Copy out the records word for word, from the line containing "right wrist: (423, 194, -17)" through the line containing "left ankle: (806, 298, -3)", including both of those lines.

Data for review START

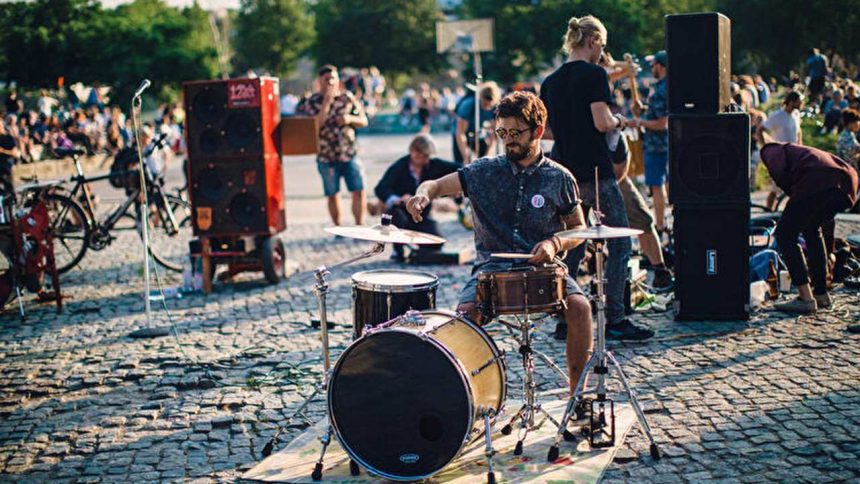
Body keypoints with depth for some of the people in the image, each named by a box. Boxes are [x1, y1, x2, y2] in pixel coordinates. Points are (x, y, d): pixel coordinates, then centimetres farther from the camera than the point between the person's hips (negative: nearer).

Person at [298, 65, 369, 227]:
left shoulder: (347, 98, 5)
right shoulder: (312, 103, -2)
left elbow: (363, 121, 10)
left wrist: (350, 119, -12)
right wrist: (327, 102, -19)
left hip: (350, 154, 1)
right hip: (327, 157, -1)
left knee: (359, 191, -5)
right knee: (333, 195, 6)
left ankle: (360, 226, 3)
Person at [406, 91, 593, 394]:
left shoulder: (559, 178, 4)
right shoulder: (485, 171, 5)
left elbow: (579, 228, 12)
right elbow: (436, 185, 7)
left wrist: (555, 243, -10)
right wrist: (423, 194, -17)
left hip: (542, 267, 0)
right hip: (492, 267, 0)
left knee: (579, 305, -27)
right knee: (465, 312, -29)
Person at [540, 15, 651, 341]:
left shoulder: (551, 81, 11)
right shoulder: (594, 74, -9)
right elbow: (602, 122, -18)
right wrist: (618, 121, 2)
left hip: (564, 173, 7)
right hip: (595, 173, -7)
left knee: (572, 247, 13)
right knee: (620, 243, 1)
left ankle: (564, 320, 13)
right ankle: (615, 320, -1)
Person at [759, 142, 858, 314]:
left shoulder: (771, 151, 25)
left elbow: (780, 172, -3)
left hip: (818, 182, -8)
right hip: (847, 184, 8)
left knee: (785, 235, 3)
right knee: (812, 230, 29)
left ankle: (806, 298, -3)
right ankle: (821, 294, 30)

Data for review END
Data for review START

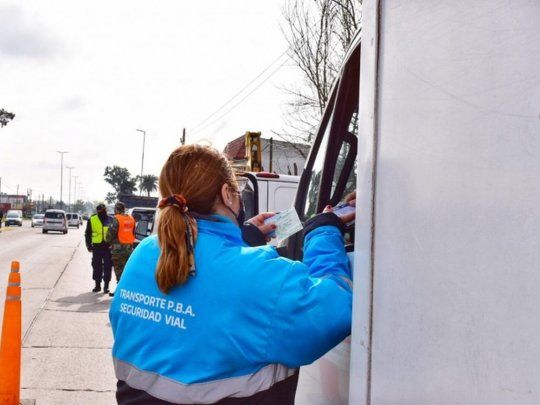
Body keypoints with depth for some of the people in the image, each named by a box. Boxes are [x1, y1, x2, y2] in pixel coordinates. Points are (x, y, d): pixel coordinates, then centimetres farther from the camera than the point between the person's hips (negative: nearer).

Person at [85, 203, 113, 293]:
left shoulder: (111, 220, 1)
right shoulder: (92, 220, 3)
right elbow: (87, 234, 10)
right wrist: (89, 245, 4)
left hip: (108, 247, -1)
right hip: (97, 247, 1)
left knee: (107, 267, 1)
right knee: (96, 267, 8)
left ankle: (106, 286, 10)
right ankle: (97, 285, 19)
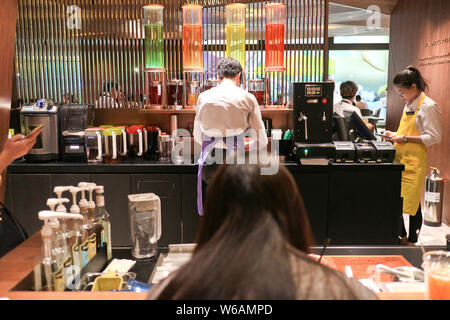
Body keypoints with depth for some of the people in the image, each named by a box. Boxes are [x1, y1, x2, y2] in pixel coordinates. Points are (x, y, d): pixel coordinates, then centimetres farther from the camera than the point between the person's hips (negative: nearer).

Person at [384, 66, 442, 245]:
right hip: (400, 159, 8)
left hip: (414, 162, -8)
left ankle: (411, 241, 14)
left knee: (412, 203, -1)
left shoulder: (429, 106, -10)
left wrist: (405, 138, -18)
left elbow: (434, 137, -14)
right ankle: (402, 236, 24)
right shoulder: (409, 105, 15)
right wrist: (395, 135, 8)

Data for review END
Data for review START

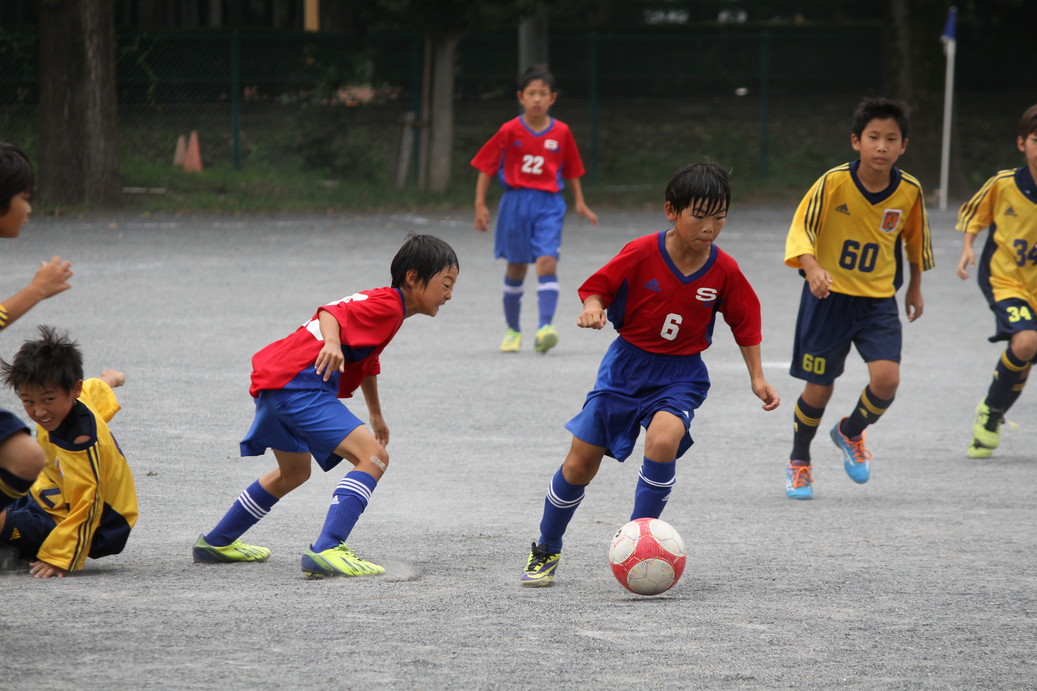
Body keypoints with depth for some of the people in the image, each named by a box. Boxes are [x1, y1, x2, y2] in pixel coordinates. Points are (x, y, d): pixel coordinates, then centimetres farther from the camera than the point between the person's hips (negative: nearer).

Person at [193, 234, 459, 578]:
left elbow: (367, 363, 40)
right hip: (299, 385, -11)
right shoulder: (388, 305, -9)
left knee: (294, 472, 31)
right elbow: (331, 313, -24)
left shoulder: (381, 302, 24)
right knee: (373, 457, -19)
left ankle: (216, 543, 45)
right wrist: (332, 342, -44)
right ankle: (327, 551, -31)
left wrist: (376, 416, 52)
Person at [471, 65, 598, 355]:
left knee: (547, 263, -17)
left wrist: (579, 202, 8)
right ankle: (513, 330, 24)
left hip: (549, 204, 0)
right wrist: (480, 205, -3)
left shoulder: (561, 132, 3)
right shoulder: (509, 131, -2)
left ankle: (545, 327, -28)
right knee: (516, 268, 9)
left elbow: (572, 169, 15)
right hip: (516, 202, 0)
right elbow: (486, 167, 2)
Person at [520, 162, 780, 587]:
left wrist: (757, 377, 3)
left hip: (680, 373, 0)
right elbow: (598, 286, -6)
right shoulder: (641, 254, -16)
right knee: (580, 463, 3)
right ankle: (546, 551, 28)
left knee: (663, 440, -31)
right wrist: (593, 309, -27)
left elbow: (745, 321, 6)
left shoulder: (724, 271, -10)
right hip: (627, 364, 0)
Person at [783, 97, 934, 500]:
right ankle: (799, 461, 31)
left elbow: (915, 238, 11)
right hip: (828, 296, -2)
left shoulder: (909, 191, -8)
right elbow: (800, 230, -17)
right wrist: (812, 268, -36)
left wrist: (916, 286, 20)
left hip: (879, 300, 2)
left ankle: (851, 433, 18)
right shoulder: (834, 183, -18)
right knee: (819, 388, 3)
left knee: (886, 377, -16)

Data for review END

Answer section:
right wrist: (423, 194, -17)
left hip: (542, 267, 0)
right hip: (492, 267, 0)
left knee: (579, 305, -27)
right knee: (465, 312, -29)
Person at [540, 15, 651, 341]:
left shoulder: (551, 81, 11)
right shoulder: (594, 74, -9)
right elbow: (602, 122, -18)
right wrist: (618, 121, 2)
left hip: (564, 173, 7)
right hip: (595, 173, -7)
left knee: (572, 247, 13)
right knee: (620, 243, 1)
left ankle: (564, 320, 13)
right ankle: (615, 320, -1)
Person at [759, 142, 858, 314]:
left shoulder: (771, 151, 25)
left elbow: (780, 172, -3)
left hip: (818, 182, -8)
right hip: (847, 184, 8)
left knee: (785, 235, 3)
right knee: (812, 230, 29)
left ankle: (806, 298, -3)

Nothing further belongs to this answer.